Why You Should Think Twice Before Putting a Sticker Page in Your Educational Game

"Learning is fun. We don't make it that way," is what Daren Carstens reminded attendees of the 2010 Dust or Magic AppCamp. "It's possible to wreck it," he continued, "It's possible to make it not fun. But learning itself really is fun."

When crafted well, games create an experience that can make the player go "Oh, wow!" They feel a balance of both competence and challenge, familiarity and wonder. When that occurs, engagement should naturally follow. But these days, it isn't uncommon to see extrinsic motivators being used in kids games. The player completes an activity, and is rewarded with a sticker, or other virtual item. But why? Can't we let kids just enjoy the game? If the game is good, wouldn't the child already be motivated to play it?

Some people believe that motivation is something we have to give a child. Take a look at this parent review of the iOS app First Words: Animals:

Good interface... My 23 month old loves it. My only suggestion would be to add a reward every five or so words. Like a sticker or show those animals playing or something like that. Just to break up the cycle and give motivation. Otherwise, great app.

If the child "loves it," why is it necessary to provide additional motivation? And what effect would that have? 

Extrinsic motivation’s effect on behavior has been studied for decades. Chris Hecker discussed this at length in his 2010 GDC presentation, "Achievements Considered Harmful?" Video of the talk is behind a pay wall, but you can read a summary and see slides on his blog. Hecker cited meta-analysis that reviewed hundreds of these studies. (Deci, Koestner & Ryan, 1999) The findings they agreed on were:

  • Expected rewards decrease a person's intrinsic motivation.

(Text extractions at the page level)
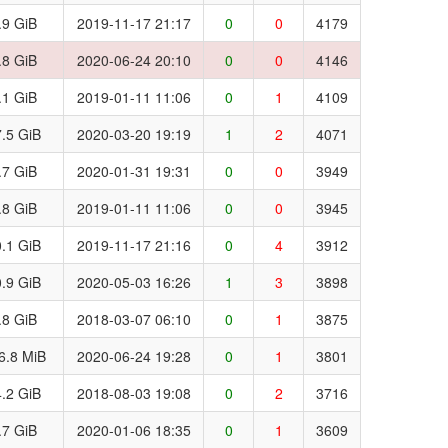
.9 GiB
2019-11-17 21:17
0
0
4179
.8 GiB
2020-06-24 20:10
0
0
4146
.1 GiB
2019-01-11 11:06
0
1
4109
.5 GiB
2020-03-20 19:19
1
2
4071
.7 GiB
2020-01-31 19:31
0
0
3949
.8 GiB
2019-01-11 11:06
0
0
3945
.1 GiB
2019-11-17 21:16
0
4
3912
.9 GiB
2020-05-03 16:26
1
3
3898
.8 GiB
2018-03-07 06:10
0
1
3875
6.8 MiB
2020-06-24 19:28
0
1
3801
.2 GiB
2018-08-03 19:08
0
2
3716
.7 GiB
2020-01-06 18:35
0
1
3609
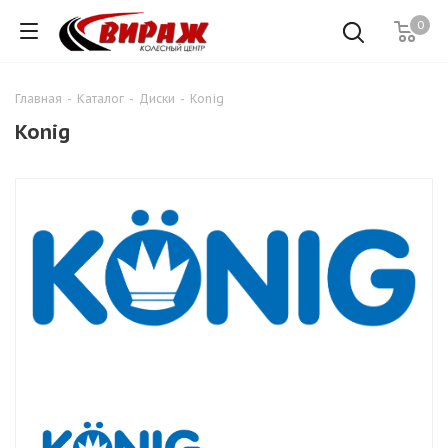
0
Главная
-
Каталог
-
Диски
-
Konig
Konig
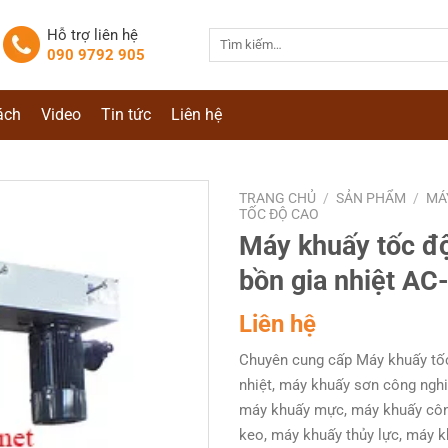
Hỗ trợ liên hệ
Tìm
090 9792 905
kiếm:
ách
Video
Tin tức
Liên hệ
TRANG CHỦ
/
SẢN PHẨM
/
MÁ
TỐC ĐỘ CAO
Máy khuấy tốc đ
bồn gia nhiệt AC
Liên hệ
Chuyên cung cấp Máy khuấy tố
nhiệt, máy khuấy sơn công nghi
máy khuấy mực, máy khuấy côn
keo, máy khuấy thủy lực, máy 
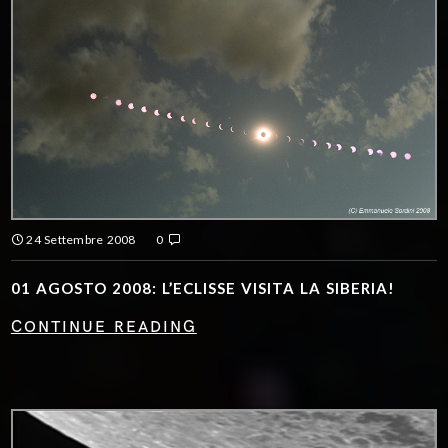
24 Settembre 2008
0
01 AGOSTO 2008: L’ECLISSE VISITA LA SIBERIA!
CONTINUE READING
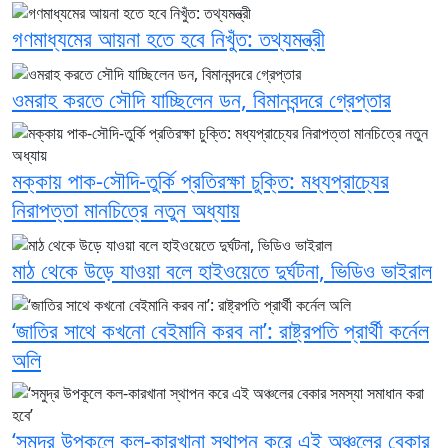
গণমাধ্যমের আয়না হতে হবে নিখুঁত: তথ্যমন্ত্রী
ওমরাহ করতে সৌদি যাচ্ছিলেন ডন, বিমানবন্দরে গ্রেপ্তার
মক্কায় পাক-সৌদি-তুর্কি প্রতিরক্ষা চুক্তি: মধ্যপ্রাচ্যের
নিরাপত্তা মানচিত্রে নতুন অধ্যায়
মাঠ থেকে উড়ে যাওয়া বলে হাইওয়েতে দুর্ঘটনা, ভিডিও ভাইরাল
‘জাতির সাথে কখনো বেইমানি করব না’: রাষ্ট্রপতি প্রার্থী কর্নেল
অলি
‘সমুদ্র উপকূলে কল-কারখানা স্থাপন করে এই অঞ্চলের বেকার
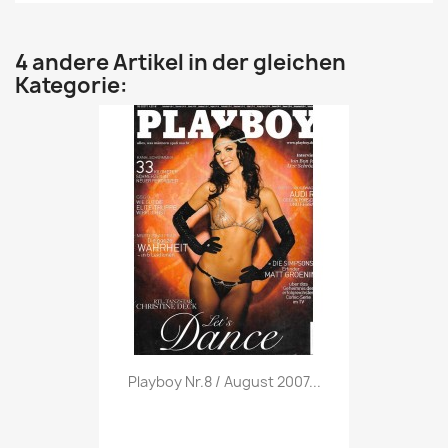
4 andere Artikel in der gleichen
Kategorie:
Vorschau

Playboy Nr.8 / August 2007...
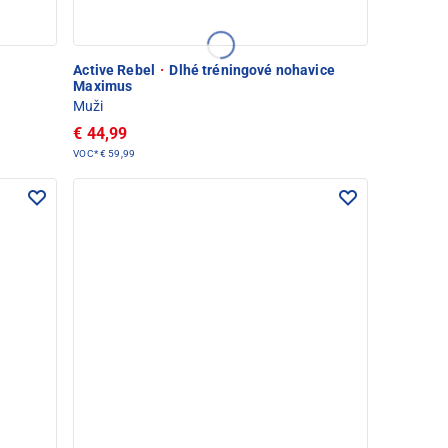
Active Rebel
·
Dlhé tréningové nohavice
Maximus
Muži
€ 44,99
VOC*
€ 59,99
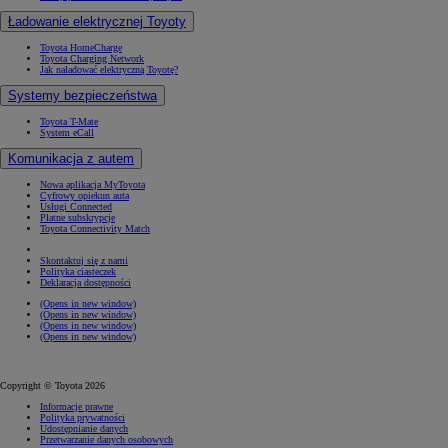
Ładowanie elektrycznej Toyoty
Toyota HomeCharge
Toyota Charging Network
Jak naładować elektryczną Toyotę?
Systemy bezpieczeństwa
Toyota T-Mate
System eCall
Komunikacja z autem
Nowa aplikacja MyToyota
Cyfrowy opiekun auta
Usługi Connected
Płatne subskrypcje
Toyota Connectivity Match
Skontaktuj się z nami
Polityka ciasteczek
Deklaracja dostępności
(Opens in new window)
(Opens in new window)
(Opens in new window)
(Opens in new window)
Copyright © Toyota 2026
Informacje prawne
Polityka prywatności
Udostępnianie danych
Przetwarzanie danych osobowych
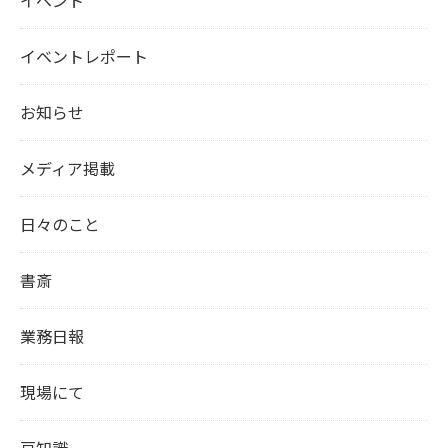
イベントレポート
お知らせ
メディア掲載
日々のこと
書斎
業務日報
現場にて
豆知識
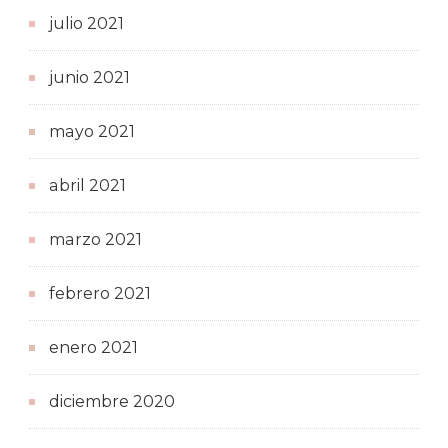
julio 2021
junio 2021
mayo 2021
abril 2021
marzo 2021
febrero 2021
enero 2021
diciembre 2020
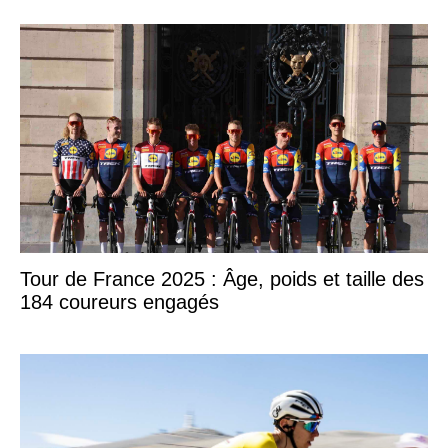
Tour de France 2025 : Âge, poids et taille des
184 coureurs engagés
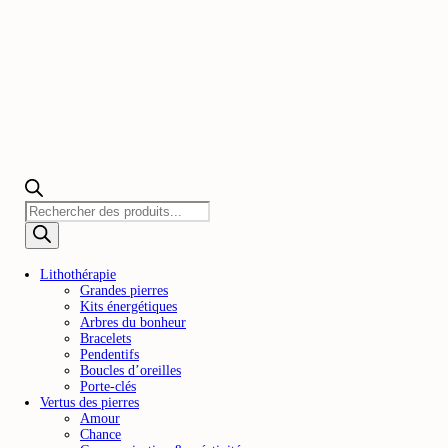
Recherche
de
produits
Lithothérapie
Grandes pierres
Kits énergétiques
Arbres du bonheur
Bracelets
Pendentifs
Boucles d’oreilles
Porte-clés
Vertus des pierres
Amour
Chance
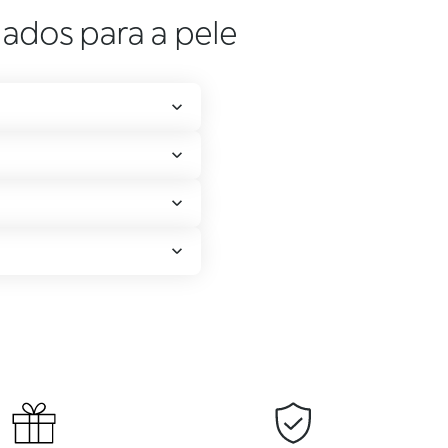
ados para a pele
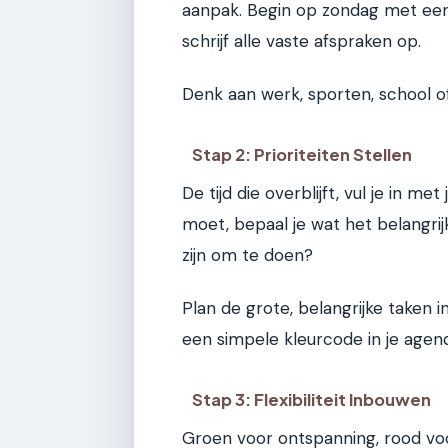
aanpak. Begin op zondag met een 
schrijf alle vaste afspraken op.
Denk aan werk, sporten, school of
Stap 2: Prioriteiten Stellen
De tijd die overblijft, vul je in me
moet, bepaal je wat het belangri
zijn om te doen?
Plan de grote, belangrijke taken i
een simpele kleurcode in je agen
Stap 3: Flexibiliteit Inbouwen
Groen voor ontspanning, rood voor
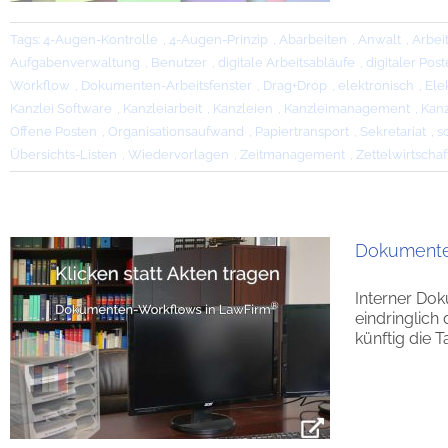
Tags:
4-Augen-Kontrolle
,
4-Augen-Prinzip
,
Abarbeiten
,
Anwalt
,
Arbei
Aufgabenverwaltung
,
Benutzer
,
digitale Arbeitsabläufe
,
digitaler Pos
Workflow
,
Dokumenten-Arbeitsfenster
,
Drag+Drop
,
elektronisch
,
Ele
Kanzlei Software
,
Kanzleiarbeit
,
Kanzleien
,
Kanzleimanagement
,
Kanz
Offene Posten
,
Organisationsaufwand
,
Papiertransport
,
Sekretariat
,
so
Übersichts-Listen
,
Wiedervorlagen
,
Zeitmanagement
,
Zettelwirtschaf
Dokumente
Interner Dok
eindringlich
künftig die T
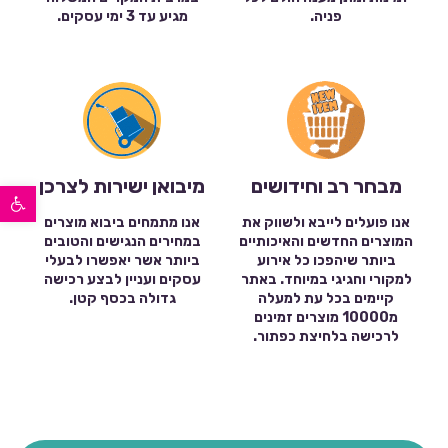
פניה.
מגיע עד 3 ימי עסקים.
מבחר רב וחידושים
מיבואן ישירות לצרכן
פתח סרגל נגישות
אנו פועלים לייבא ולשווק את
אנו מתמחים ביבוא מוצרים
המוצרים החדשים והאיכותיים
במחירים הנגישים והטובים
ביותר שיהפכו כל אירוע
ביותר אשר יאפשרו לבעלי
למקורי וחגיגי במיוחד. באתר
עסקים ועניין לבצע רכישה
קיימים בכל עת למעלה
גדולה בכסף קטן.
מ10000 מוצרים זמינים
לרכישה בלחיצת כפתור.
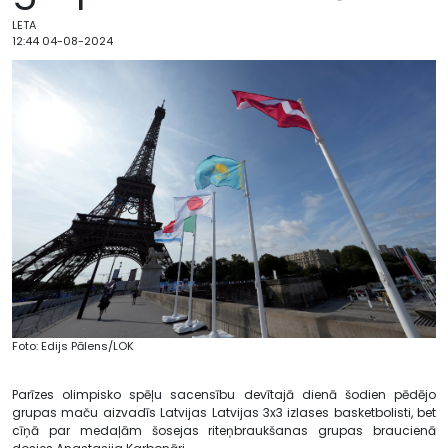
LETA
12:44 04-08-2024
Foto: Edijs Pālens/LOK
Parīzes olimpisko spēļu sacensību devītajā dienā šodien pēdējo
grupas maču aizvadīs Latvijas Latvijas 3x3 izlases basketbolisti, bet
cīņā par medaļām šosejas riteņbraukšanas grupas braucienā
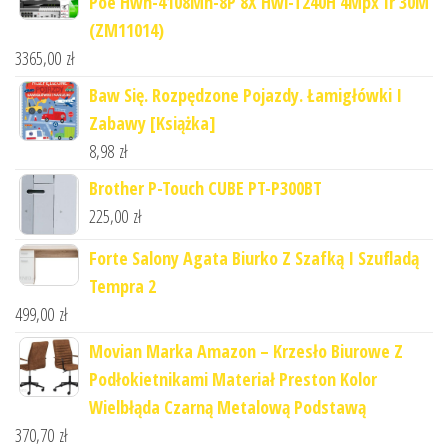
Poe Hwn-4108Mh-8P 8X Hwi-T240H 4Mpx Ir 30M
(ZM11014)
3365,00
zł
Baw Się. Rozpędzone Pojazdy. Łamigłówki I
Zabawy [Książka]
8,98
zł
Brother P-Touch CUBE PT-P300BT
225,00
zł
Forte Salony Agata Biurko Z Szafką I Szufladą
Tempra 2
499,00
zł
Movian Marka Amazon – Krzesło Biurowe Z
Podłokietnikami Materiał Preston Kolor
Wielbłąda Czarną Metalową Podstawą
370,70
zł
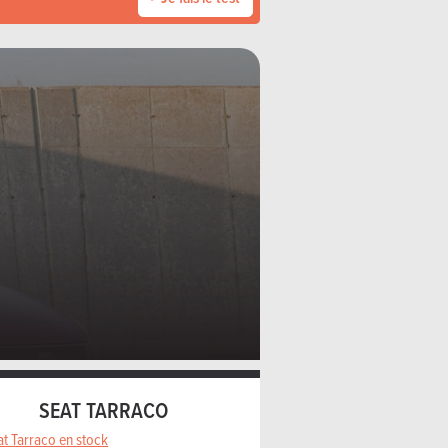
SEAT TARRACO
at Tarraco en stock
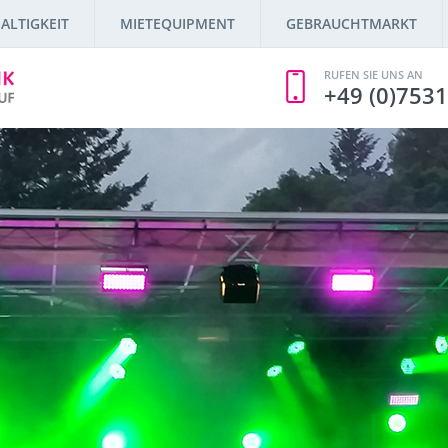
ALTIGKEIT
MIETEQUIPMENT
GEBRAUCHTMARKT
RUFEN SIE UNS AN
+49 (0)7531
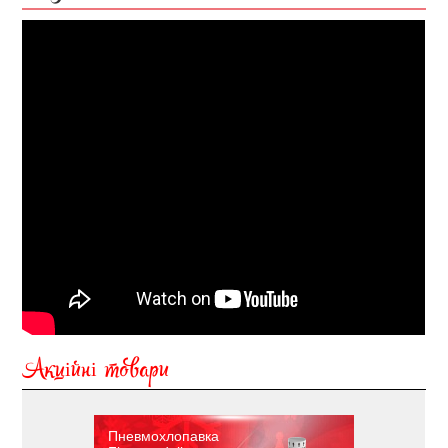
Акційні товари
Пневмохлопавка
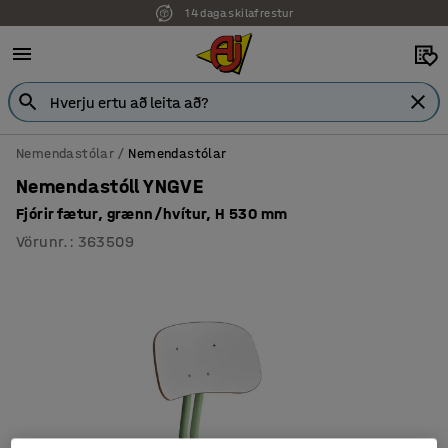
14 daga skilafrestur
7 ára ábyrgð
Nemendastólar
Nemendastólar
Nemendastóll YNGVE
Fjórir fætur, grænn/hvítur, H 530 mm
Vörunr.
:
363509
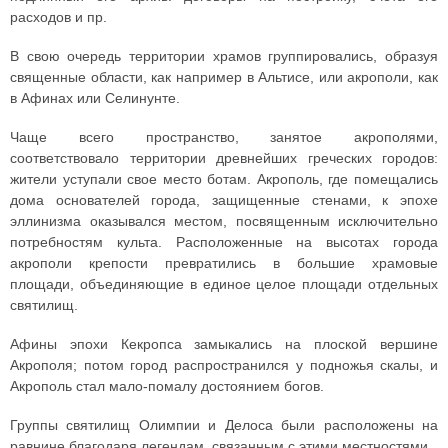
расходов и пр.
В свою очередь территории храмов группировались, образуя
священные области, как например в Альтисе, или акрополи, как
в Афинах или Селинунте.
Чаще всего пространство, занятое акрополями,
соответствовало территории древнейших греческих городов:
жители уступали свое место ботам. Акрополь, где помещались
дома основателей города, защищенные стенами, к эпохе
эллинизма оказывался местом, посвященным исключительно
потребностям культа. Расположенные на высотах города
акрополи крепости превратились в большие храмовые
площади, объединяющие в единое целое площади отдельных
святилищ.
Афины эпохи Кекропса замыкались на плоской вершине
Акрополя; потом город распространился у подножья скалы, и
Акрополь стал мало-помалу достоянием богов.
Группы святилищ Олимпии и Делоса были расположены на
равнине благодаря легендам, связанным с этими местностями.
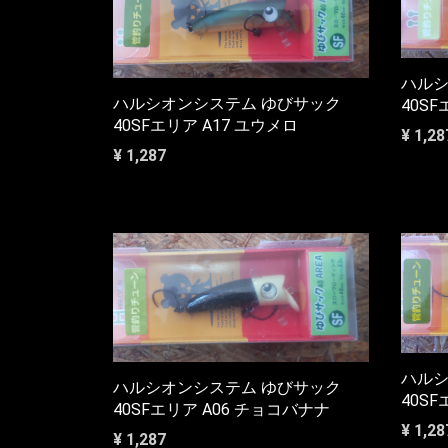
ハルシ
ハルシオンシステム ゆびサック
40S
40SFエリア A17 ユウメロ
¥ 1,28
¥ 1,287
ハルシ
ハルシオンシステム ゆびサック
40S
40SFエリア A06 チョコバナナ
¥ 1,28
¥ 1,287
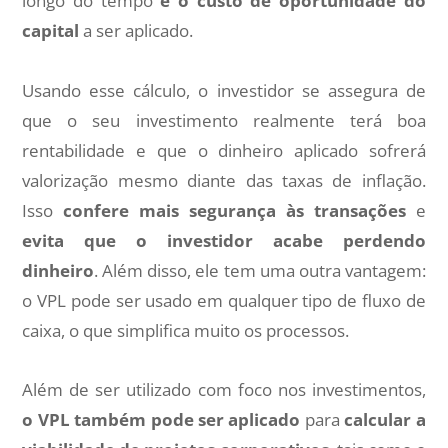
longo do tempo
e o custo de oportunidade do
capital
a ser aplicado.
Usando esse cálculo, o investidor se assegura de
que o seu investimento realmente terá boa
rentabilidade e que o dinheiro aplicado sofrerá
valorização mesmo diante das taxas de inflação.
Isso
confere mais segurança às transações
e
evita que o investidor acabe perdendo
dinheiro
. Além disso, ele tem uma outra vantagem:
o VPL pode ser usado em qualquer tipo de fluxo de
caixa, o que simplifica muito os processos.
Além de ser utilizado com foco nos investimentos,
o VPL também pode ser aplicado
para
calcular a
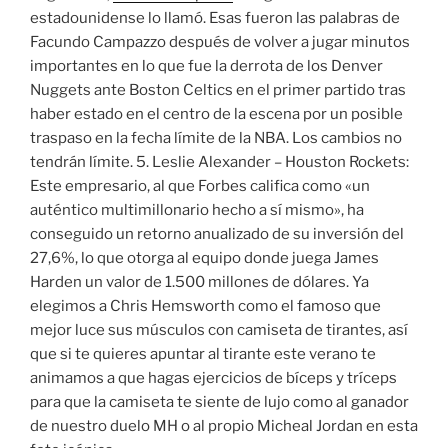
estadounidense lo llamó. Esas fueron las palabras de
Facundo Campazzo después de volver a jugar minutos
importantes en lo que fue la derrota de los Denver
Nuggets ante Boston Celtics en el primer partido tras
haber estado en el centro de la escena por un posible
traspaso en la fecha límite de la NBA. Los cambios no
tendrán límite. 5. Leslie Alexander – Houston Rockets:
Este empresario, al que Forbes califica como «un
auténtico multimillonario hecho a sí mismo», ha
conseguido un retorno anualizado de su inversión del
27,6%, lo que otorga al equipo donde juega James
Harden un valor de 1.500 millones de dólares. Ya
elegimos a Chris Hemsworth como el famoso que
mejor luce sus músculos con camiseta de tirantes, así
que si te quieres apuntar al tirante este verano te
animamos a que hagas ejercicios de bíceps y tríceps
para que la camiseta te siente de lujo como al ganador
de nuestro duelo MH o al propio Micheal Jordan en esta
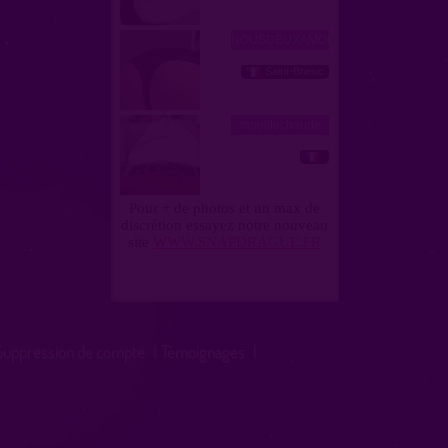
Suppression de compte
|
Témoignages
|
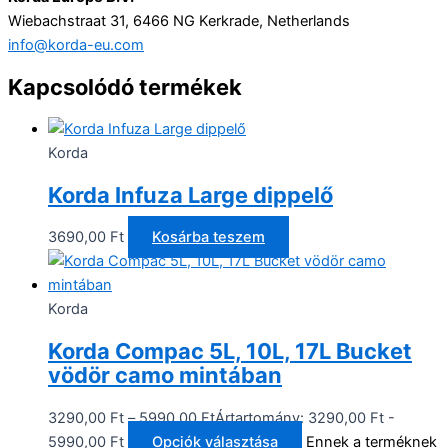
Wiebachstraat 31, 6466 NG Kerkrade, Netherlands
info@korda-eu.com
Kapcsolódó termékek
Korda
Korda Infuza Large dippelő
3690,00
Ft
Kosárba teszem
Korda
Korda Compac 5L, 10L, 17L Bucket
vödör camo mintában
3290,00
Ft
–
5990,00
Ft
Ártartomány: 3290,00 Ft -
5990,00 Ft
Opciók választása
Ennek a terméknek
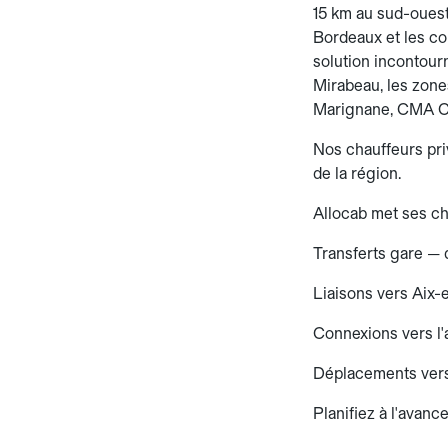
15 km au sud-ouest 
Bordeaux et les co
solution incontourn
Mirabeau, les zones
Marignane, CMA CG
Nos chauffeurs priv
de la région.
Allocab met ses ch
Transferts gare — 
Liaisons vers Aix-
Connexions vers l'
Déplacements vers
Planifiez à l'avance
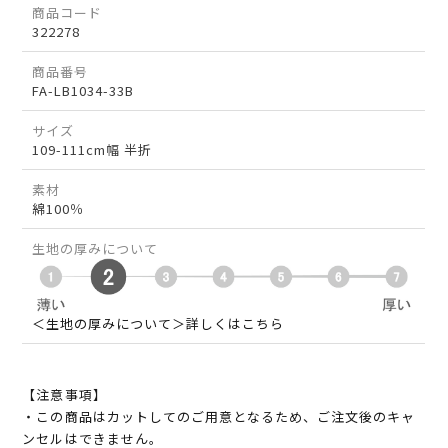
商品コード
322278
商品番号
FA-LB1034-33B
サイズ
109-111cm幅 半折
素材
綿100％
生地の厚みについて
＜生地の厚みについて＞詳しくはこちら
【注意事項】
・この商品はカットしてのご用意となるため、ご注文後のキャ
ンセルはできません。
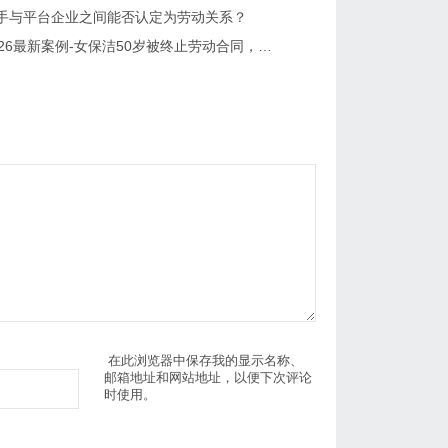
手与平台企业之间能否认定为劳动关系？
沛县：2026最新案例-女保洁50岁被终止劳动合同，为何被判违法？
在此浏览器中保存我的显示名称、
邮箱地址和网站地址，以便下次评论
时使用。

● **YOUR TASKS**:
[1] Condense the paragraph of the essay on sticker pages beginning "When crafted well, games create" into a shorter version that keeps its main facts.
[2] Arrange everything from the start of the rows down to the line containing "CONTINUE READING" as a numbered list, with blank lines and the pictures left out.

● **WRITTEN RESPONSES**:
[1] Well-made games make players say "Oh, wow!" by balancing competence with challenge and familiarity with wonder, so engagement should follow naturally. Yet children's games now often reward finished activities with stickers or other virtual items. This raises the question of why, since a good game should already motivate a child to play.

[2]
1. .9 GiB
2. 2019-11-17 21:17
3. 0
4. 0
5. 4179
6. .8 GiB
7. 2020-06-24 20:10
8. 0
9. 0
10. 4146
11. .1 GiB
12. 2019-01-11 11:06
13. 0
14. 1
15. 4109
16. .5 GiB
17. 2020-03-20 19:19
18. 1
19. 2
20. 4071
21. .7 GiB
22. 2020-01-31 19:31
23. 0
24. 0
25. 3949
26. .8 GiB
27. 2019-01-11 11:06
28. 0
29. 0
30. 3945
31. .1 GiB
32. 2019-11-17 21:16
33. 0
34. 4
35. 3912
36. .9 GiB
37. 2020-05-03 16:26
38. 1
39. 3
40. 3898
41. .8 GiB
42. 2018-03-07 06:10
43. 0
44. 1
45. 3875
46. 6.8 MiB
47. 2020-06-24 19:28
48. 0
49. 1
50. 3801
51. .2 GiB
52. 2018-08-03 19:08
53. 0
54. 2
55. 3716
56. .7 GiB
57. 2020-01-06 18:35
58. 0
59. 1
60. 3609
61. 0
62. Главная
63. -
64. Каталог
65. -
66. Диски
67. -
68. Konig
69. Konig
70. Hỗ trợ liên hệ
71. Tìm
72. 090 9792 905
73. kiếm:
74. ách
75. Video
76. Tin tức
77. Liên hệ
78. TRANG CHỦ
79. /
80. SẢN PHẨM
81. /
82. MÁ
83. TỐC ĐỘ CAO
84. Máy khuấy tốc đ
85. bồn gia nhiệt AC
86. Liên hệ
87. Chuyên cung cấp Máy khuấy tố
88. nhiệt, máy khuấy sơn công nghi
89. máy khuấy mực, máy khuấy côn
90. keo, máy khuấy thủy lực, máy 
91. 24 Settembre 2008
92. 0
93. 01 AGOSTO 2008: L’ECLISSE VISITA LA SIBERIA!
94. CONTINUE READING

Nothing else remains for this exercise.